* What you have to do
Print, unchanged, every line from the very first one up to and including the line that contains "This feature adds".

---- Source material

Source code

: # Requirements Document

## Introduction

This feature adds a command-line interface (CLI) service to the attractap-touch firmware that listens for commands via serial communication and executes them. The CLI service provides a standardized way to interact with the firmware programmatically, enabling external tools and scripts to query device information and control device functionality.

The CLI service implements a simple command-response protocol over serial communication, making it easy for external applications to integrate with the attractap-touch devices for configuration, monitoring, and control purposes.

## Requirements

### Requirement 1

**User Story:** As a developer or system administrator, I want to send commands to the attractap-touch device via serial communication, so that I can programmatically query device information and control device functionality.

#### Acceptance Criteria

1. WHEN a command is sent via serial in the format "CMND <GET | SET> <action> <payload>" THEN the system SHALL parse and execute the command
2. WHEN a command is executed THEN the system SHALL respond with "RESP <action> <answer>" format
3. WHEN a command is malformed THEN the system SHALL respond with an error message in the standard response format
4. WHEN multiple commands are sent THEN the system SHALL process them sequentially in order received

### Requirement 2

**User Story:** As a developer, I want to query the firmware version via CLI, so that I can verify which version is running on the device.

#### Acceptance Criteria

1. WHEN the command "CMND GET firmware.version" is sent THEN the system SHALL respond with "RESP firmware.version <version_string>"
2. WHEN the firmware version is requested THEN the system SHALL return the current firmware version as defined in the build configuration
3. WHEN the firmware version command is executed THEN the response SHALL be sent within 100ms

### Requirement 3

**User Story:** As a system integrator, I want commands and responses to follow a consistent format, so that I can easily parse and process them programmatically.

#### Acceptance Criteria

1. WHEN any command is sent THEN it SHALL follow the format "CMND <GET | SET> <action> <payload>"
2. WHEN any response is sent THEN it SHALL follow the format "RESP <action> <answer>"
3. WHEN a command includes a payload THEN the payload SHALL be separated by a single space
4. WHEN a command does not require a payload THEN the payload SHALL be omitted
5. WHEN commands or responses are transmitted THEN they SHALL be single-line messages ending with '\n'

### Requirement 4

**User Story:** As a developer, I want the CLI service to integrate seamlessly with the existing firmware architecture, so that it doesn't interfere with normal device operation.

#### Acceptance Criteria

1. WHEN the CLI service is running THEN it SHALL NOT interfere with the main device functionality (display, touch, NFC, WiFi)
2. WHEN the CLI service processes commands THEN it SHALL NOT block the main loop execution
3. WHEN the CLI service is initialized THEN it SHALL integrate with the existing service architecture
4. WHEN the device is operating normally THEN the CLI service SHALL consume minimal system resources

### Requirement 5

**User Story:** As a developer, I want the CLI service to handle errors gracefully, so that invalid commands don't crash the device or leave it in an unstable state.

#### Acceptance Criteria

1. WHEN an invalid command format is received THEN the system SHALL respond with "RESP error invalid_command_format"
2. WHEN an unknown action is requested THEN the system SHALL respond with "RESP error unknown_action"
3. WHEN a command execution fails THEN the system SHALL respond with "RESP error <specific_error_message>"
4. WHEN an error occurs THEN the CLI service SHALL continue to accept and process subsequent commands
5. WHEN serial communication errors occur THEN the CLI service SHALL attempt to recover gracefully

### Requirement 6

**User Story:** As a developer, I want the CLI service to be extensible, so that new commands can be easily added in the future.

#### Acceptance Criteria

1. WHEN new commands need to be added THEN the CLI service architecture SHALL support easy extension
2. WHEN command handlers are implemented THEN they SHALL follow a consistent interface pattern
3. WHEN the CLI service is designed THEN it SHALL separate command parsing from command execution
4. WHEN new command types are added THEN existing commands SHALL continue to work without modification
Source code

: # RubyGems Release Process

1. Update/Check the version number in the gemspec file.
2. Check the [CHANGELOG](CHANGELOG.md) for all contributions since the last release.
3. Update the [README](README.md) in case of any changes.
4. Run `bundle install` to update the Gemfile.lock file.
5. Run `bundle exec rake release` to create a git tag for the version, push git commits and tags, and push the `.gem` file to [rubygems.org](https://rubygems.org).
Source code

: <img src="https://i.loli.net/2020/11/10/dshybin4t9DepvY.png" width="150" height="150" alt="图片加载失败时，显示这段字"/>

--------

* Solution to this problem
Source code

: # Requirements Document

## Introduction

This feature adds a command-line interface (CLI) service to the attractap-touch firmware that listens for commands via serial communication and executes them. The CLI service provides a standardized way to interact with the firmware programmatically, enabling external tools and scripts to query device information and control device functionality.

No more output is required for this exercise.